Radiopaque dosage of the drug in determining the dose of the contrast agent to perform the excretory urography is necessary to consider following circumstances:

  • criteria renal function: plasma creatinine must be in the range of 140 mmol/l, and the level of glomerular filtration (KF) should not exceed 70 ml/min;
  • when KF 80-120 ml/min the dose should not exceed 80-90 g;
  • when KF 50-80 ml/min the dose is determined as the level of KF, expressed in ml/min, equivalent to 1.73 m2;
  • to prevent nephropathy if serum creatinine over 140 mmol/l recommended hydration both before and after I/V administration of the drug.

Diagnosis: acute phase


  • urinalysis;
  • leukocytosis of the blood;
  • serum creatinine level;
  • the level of C-reactive protein;
  • urine on the microbial flora and antibiotic susceptibility;
  • determination of the levels of potassium and sodium in the plasma (especially with vomiting and dehydration).

In the diagnosis of IBC along with clinical methods of investigation the overwhelming importance of ultrasound (including Doppler imaging) and x-ray methods, includes review and excretory urography.

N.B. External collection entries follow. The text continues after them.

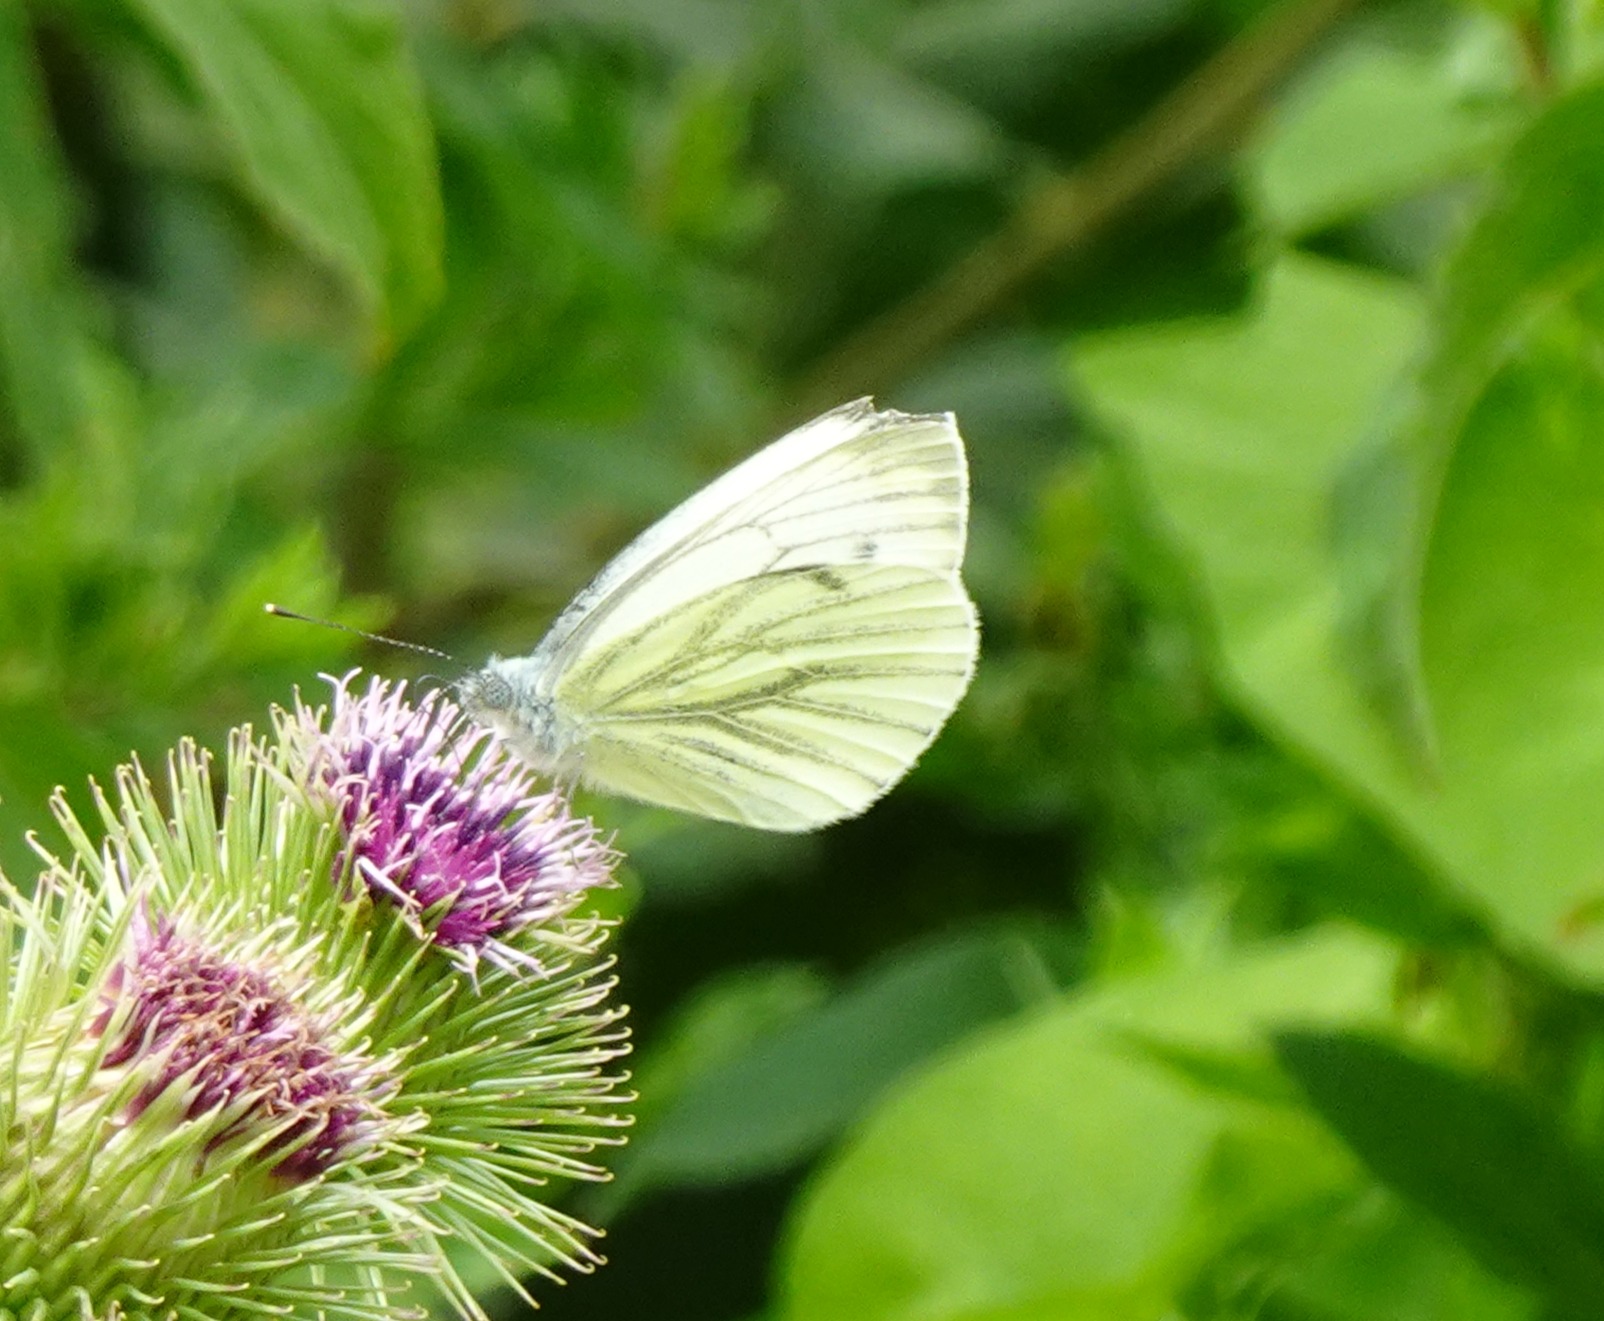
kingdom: Animalia
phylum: Arthropoda
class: Insecta
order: Lepidoptera
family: Pieridae
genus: Pieris
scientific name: Pieris napi
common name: Grønåret kålsommerfugl
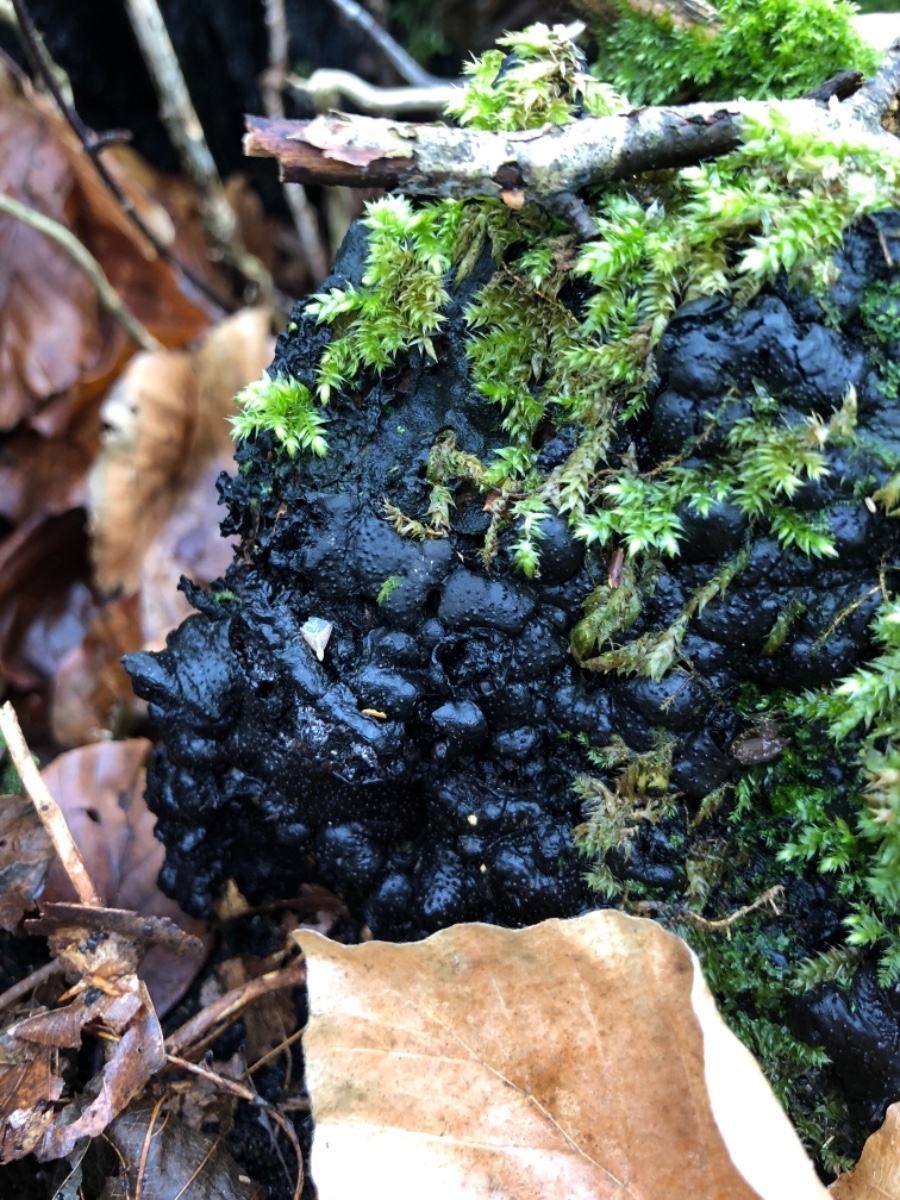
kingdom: Fungi
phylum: Ascomycota
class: Sordariomycetes
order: Xylariales
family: Xylariaceae
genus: Kretzschmaria
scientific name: Kretzschmaria deusta
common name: stor kulsvamp
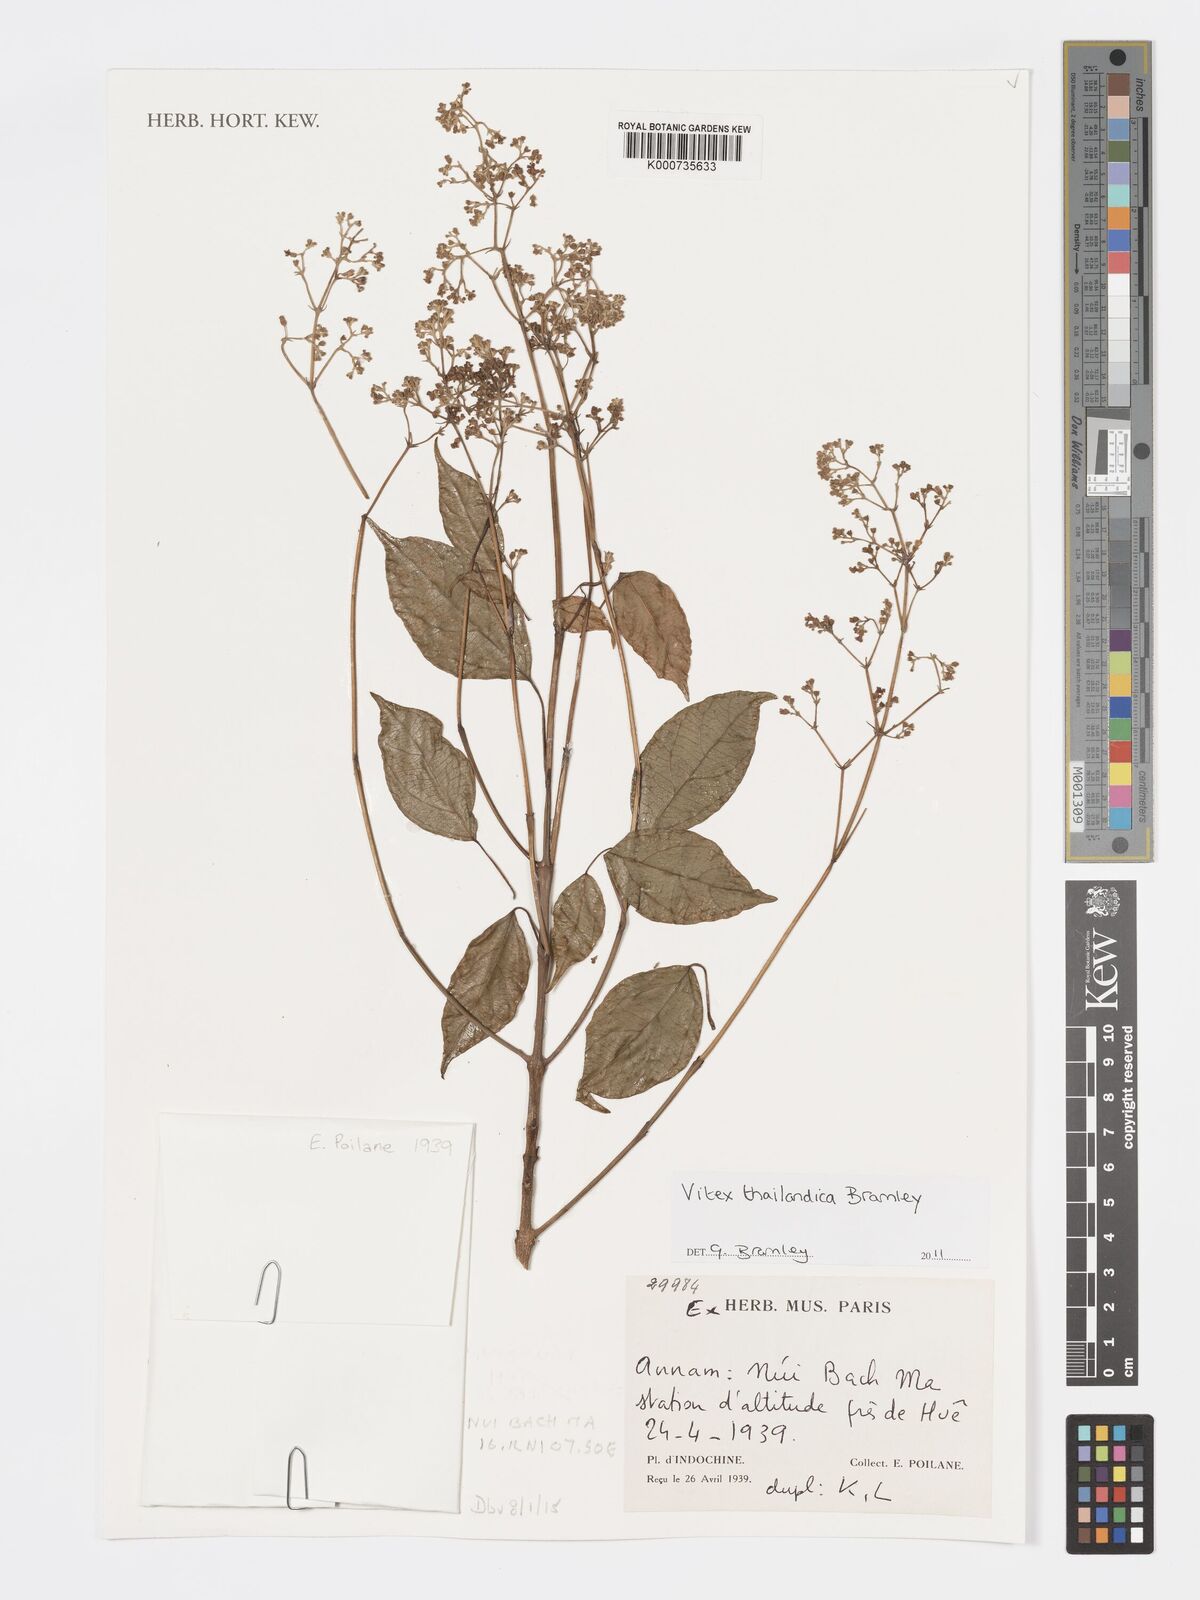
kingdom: Plantae
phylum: Tracheophyta
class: Magnoliopsida
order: Lamiales
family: Lamiaceae
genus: Vitex
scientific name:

To clarify the functional ability of the kidneys used dynamic neprezentare. In recent years, along with clinical research methods the study used 24-hour urine samples, which explores the daily content levels of calcium, phosphorus, citrate, uric acid, which helps in further evaluation of the etiology and Genesis of nephrolithiasis.

Renal colic


  • diclofenac (first-line drug, with no effect – the use of alternative products);
  • indomethacin;
  • ibuprofen;
  • of that hyrdromorphone hydrochloride + atropine sulfate (increased risk of vomiting);
  • Metamizole sodium;
  • tramadol.

Prevention of new episodes of renal colic:

  • diclofenac 50 mg 3 R/day for 7 days (minimum 4 days);
  • at stones in the ureter with a tendency to discharge – diclofenac in the form of suppositories or tablets in doses of 50 mg 2 p/day for 3-10 days;
  • with no effect from medication treatment are showninternal (stent), external (percutaneous nephrostomy) drainage or removal of calculus (the question of whether drainage is solved individually during operation).

Indications for active removal of stones (General provisions):

  • size, localization and shape of the stone, the possibility of arbitrary discharge affect the choice of indications for its removal;
  • spontaneous discharge is possible in 80% of patients with stones 7 mm, the chance of divergence is minimal.

The average parameters of spontaneous expulsion of ureteral stones:

  • the upper third to 25%;
  • the middle third of 45%;
  • lower third – 70%.


ICD representative in all age groups, both men and women, is characterized by polymorphism of the etiological factors and the variety of clinical manifestations. The diagnostic algorithm at the present stage has a clearly delineated framework. The technological revolution at the turn of the century significantly transformed the therapeutic possibilities in patients with different clinical forms of ICD.